Transparency and model gaming February 5, 2012 at 12:14 pm
A site with a rather tacky name suggests:
One of the most common reasons I hear for not letting a model be more transparent is that, if they did that, then people would game the model. I’d like to argue that that’s exactly what they should do, and it’s not a valid argument against transparency.
Take as an example the Value-added model for teachers. I don’t think there’s any excuse for this model to be opaque: it is widely used (all of New York City public middle and high schools for example), the scores are important to teachers, especially when they are up for tenure, and the community responds to the corresponding scores for the schools by taking their kids out or putting their kids into those schools. There’s lots at stake.
Why would you not want this to be transparent?

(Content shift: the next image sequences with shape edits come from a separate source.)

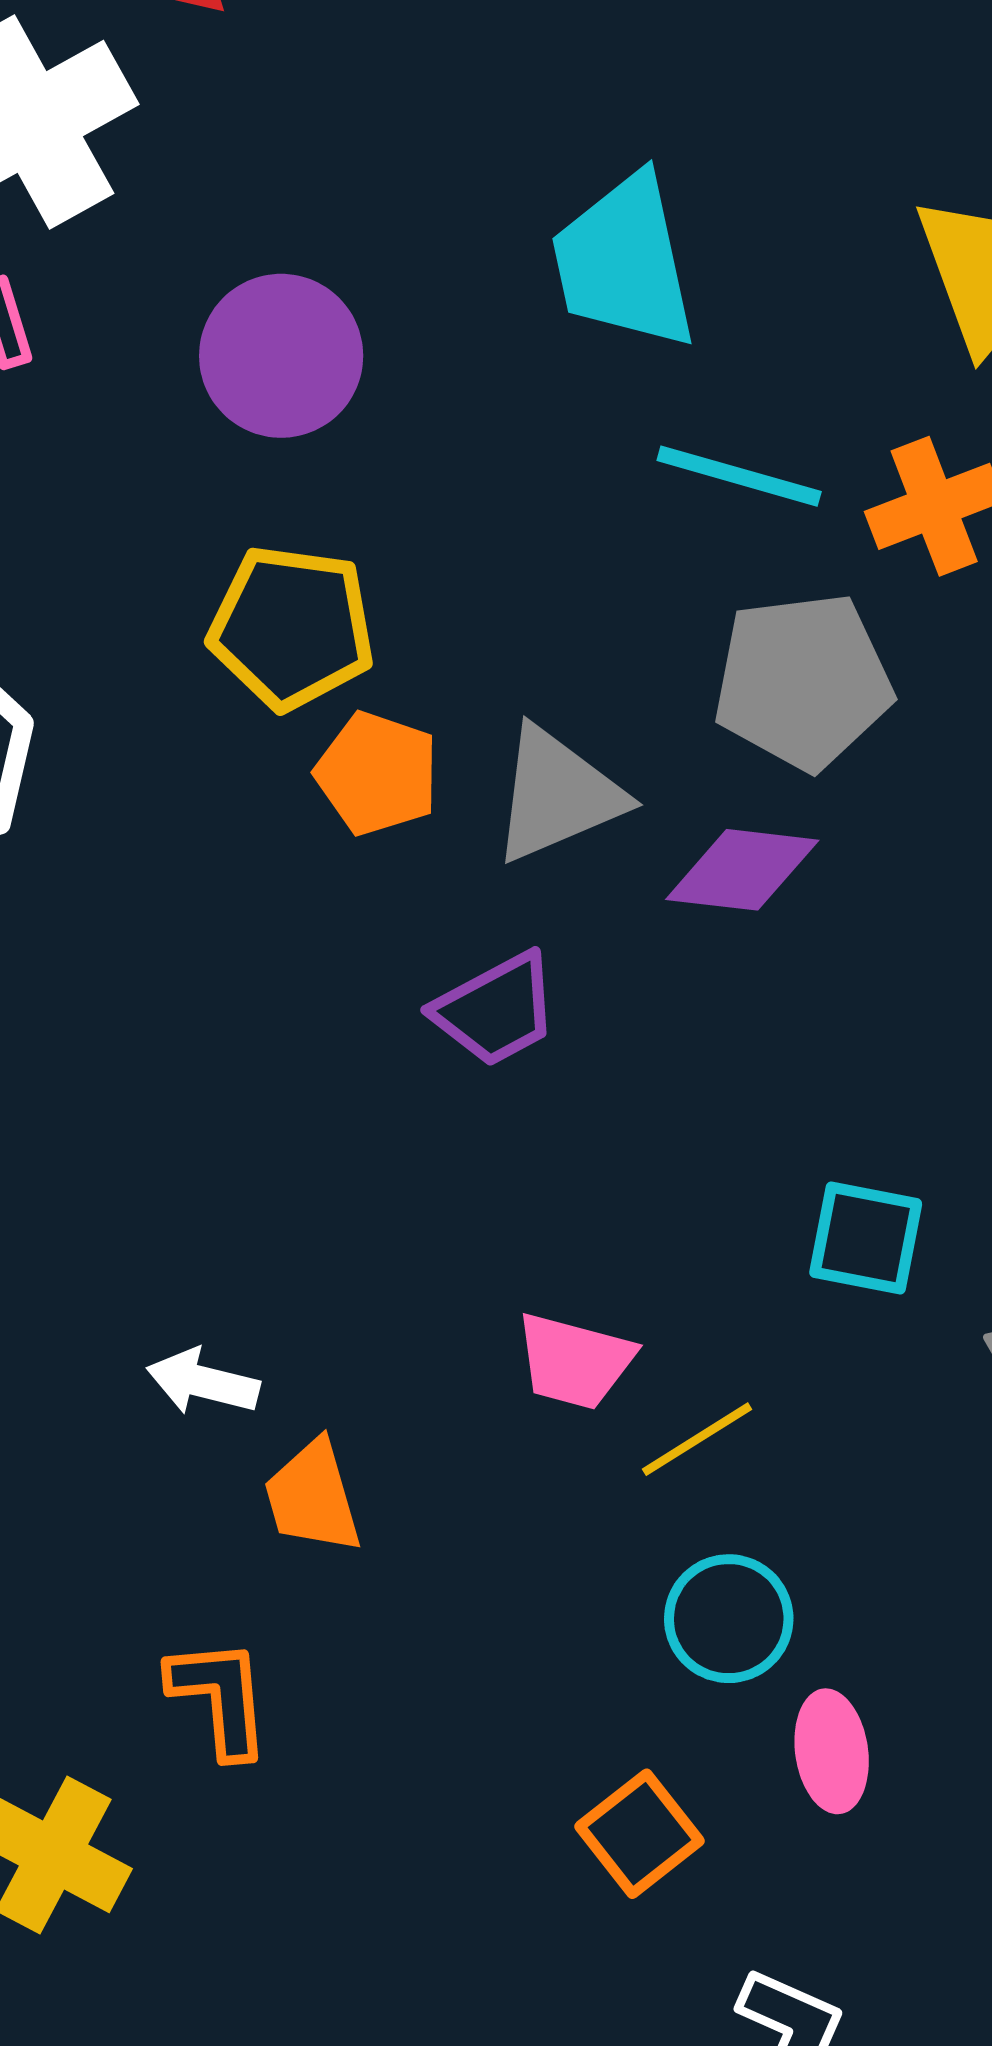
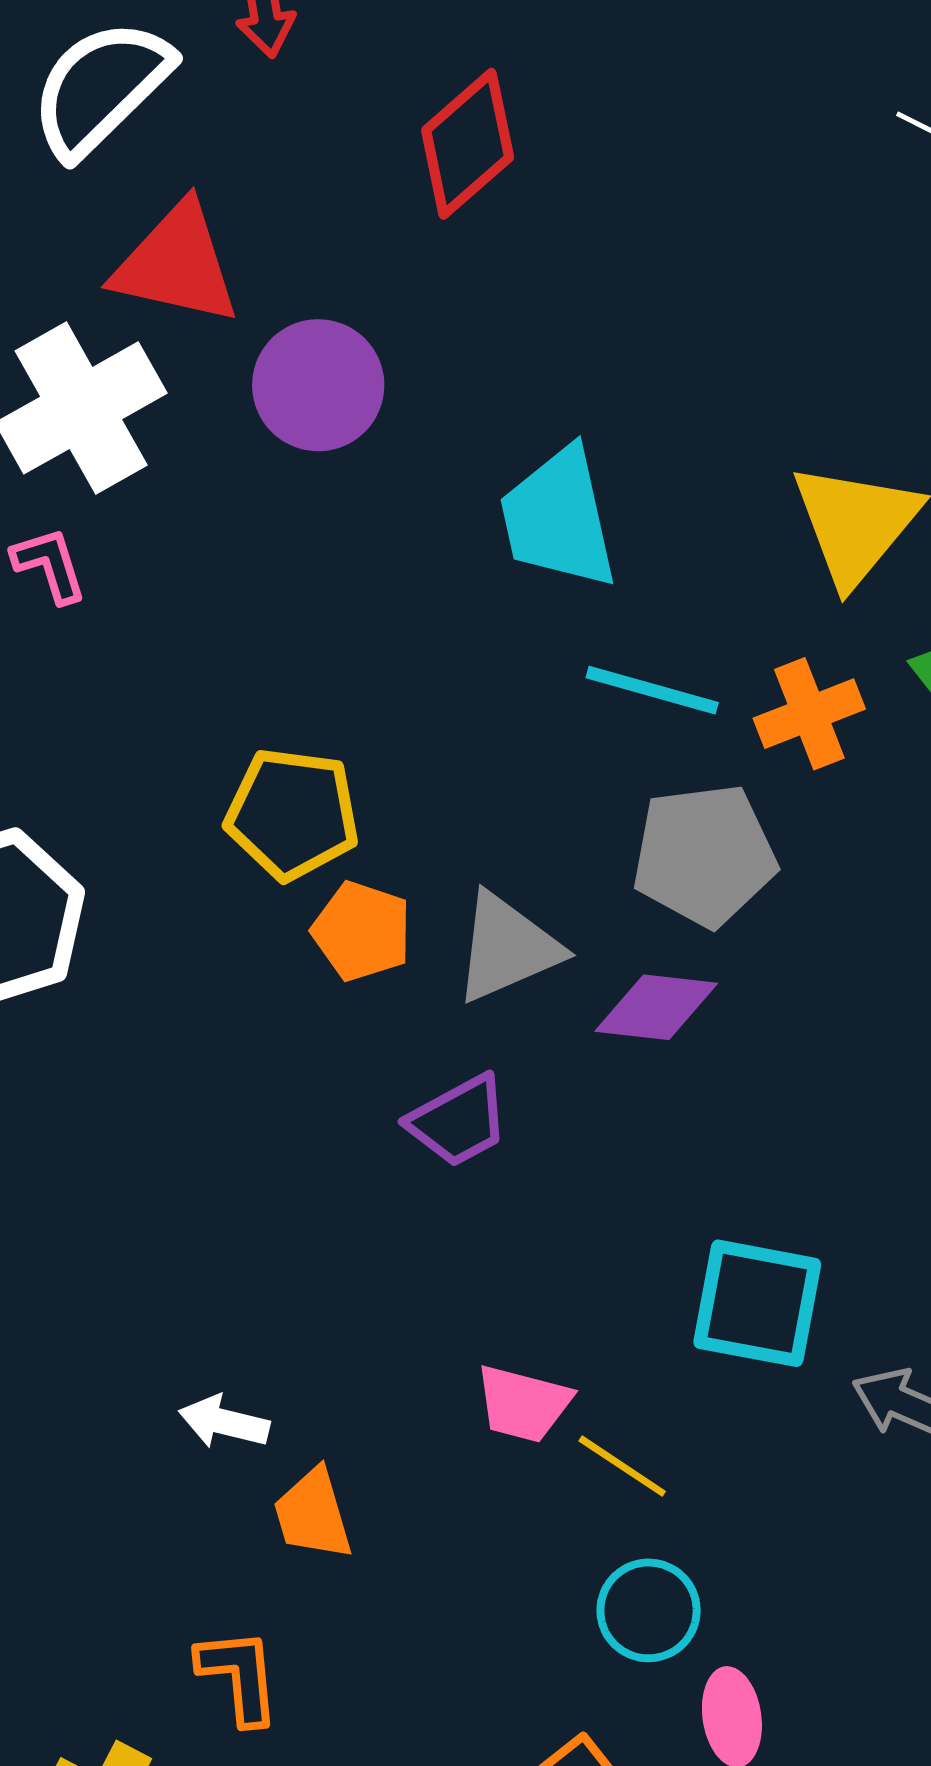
purple circle: (281, 356) -> (318, 385), moved
cyan square: (866, 1238) -> (757, 1303), size x1.4
yellow line: (697, 1439) -> (622, 1466), turned 66

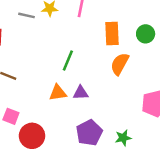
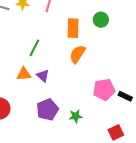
green circle: (146, 34) -> (101, 20), moved
purple triangle: (81, 93) -> (43, 76), turned 40

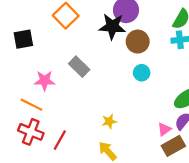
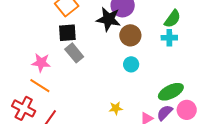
black square: (23, 39) -> (67, 33), moved
orange line: (32, 105) -> (40, 86), moved
yellow star: (109, 121) -> (116, 108), moved

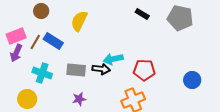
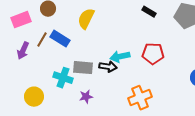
pink rectangle: (16, 36) -> (21, 20), moved
red pentagon: (144, 70) -> (153, 54), moved
cyan cross: (42, 73) -> (63, 78), moved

Don’t we usually like to know how to evaluate our performance on the job? I’d like to know it if being 4 minutes late to work was a big deal, or if I need to stay late on Tuesdays in order to be perceived as working hard. In other words, given that it’s high stakes it’s only fair to let people know how they are being measured and, thus, how to “improve” with respect to that measurement.
Instead of calling it “gaming the model”, we should see it as improving our scores, which, if it’s a good model, should mean being better teachers (or whatever you’re testing).
This is an interesting point. I certainly agree that is you are going to measure people on x then telling them what x is is only fair. But I would never promise that x was my only criteria for measuring a real world job, as I don’t believe we can write the specification for many activities well enough to always know that maximizing the x-score is equivalent to doing the job well.
(PFI contracts are of course a great example of this; one of the reasons that PFI is a terrible idea is that you can’t write a contract that defines what it means to run a railway well for ten years that stands up to the harsh light of events.)
Thus I would argue that the problem in the situation outlined above isn’t lack of transparency, it is using a fixed formula to evaluate something complicated and contingent. Sure, by all means say ‘these scores are important’, but leave some room for judgement and user feedback too. Humility about how much you can measure is important too.
There is also a good reason for keeping some models secret, and that is the use of proxies. Say I want to measure something but I can’t access the real data. I know that the proxy I use isn’t completely accurate – it does not have complete predictive power – but it is better than nothing. Here for instance is the FED in testimony to Congress on a feature of credit scoring models:
Results obtained with the model estimated especially for this study suggest that the credit characteristics included in credit history scoring models do not serve as substitutes, or proxies, for race, ethnicity, or sex. The analysis does suggest, however, that certain credit characteristics serve, in part, as limited proxies for age. A result of this limited proxying is that the credit scores for older individuals are slightly lower, and those of younger individuals somewhat higher, than would be the case had these credit characteristics not partially proxied for age. Analysis shows that mitigating this effect by dropping these credit characteristics from the model would come at a cost, as these credit characteristics have strong predictive power over and above their role as age proxies.
Credit scoring models are trying to get at ability and willingness to pay, but they have to use proxies, such as disposable income and prior history, to do that. Some of those proxies inadvertently measure things that you don’t want them to too, like age, but excluding them would decrease model performance.
Here, it is better that the proxies are not precisely known so that they are harder to game. The last thing you want in a credit scoring model is folks knowing how best to lie to you, especially if some of the data is hard to check. It is much better to ask for more than you need, as in psychometrics, and use the extra data as a consistency check (or just throw it away) than to tell people how your model works. Its predictive power may well decline markedly if people know how it works.
Of course, you need a regulatory framework around this so that models which try to measure, for instance, race, are banned, but that does not require model transparency. Sometimes it really is better to keep the model as a black box.